The much-anticipated opening of Italian ski areas, scheduled for 15-17 February, has been pushed back to 5 March. Concern over three COVID-19 variants recently confirmed in Italy led health ministry officials to rescind permission to open ski runs in Piemonte and other regions classified “yellow zone” (moderate risk) and to place the region of Trentino-Alto Adige, home to Bolzano, into the high-risk orange zone. This is terrible news for all those businesses that depend on skiers and a blow to hopes that we might soon return to more normal activities. It’s also one of the new government’s first actions under prime minister Mario Draghi, who was sworn in last Saturday.
I’m worried about the variants myself. I feel we’re in the dark again, battling an elusive and shape-shifting enemy. Of course we know more than we did last February; we know to wear masks and keep our distance in public, wash our hands, avoid crowds and indoor spaces. Most new variants are even more transmissible, possibly more deadly; certainly the virus continues to mutate while we circulate freely between towns, shopping, meeting for coffee or a meal, behaving in ways we remember as safe and ordinary. Constant vigilance is exhausting; we’re all longing to let down our guard, drop our masks, hug a friend. But virologists and immunologists here are warning the new government that current measures aren’t enough to stay ahead of the variants, and I wouldn’t be surprised to find Italy once more under a strict lockdown before the month is over.
Mondovì in the sixteenth century was a powerful and important city, the largest in Piemonte, seat of the region’s first university, and home to wealthy, influential families. This noble history can still be read in the architecture of Piazza Maggiore, its palazzi and churches, the bishop’s grand residence and the Duomo.
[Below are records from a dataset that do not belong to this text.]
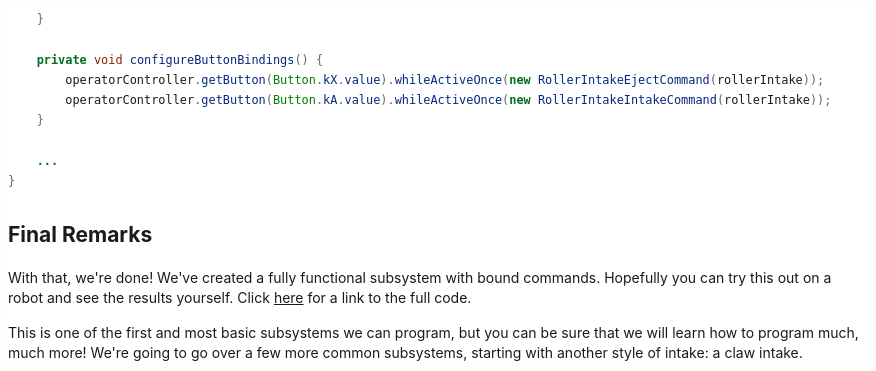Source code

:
 ```java
    }

    private void configureButtonBindings() {
        operatorController.getButton(Button.kX.value).whileActiveOnce(new RollerIntakeEjectCommand(rollerIntake));
        operatorController.getButton(Button.kA.value).whileActiveOnce(new RollerIntakeIntakeCommand(rollerIntake));
    }

    ...
}
```

## Final Remarks

With that, we're done! We've created a fully functional subsystem with bound commands. Hopefully you can try this out on a robot and see the results yourself. Click [here](https://github.com/FRC1257/training-programs/tree/master/basics/roller-intake) for a link to the full code.

This is one of the first and most basic subsystems we can program, but you can be sure that we will learn how to program much, much more! We're going to go over a few more common subsystems, starting with another style of intake: a claw intake.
Today it’s more a farming town, surrounded by cornfields, orchards, pastures full of cattle. Our mercato contadino is one of the largest around, drawing crowds of shoppers and vendors on Tuesdays and Saturdays. Farmers being acutely attuned to the weather, much of the conversation one hears in the market and around town often concerns the forecast or some recent atmospheric event. This can evoke fond memories of McBride family reunions, where talk inevitably turned to annual rainfall, bushels-per-acre, moisture content, and a perennial favorite–corn versus soybeans. I had to laugh the other day when, waiting for my change from a purchase in the erboristeria I casually inquired whether the padrona thought winter might be finished. There were four of us in the shop, three other women and I, and what a passionate debate that offhand comment produced! We stood exchanging opinions and recollections of winters past, of early springs and deceptive warm spells that only lead to heartbreak when a cold snap follows. In the end we agreed the only sensible attitude toward weather is patience, and wished each other a buona giornata. It was a small thing, but it’s often the smallest things that remind me how much I love living here. The sense of community I find in a moment like that makes me feel Mondovì is home, despite my shallow roots here.
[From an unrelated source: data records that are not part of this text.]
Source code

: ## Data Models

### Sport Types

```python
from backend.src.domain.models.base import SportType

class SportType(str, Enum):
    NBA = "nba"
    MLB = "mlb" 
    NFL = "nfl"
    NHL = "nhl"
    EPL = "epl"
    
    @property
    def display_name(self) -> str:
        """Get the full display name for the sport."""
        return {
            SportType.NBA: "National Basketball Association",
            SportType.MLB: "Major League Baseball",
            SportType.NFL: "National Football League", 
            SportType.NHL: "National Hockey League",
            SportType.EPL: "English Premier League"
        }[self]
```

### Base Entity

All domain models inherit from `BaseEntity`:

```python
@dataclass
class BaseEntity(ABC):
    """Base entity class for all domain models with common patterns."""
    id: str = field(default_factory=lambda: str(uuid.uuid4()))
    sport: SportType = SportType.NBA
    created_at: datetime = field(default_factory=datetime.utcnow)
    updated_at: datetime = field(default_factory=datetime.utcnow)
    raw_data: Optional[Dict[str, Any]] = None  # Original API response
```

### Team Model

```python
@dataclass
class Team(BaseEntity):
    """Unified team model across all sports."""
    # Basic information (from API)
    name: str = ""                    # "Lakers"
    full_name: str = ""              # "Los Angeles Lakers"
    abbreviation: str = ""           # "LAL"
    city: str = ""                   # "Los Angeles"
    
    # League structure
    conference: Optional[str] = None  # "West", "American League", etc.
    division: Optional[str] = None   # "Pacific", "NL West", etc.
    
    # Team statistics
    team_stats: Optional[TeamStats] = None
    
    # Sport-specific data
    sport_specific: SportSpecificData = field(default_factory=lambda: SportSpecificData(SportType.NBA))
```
Yesterday a rare variant of the COVID-19 virus was confirmed in Naples, bringing to four the number of variants known to be circulating in Italy. Public health officials continue urgent calls for stricter controls on movement within the country to “contain and slow” transmission of variants and discourage further mutations.
All the snow is gone now except for some dirty little glaciers lingering in north-facing shade or spots where a snow plow left a great heap. It’s hard to say whether winter is over, but we have lunch outdoors on the warmest days and are starting work in the gardens, cutting bramble and trimming winter-killed rosemary. I see tulips pushing up in the sunny bed above our terrace, and the evergreens we planted in early December seem ready to put on some new growth. We could get snow again any day but for now it seems spring is on her way.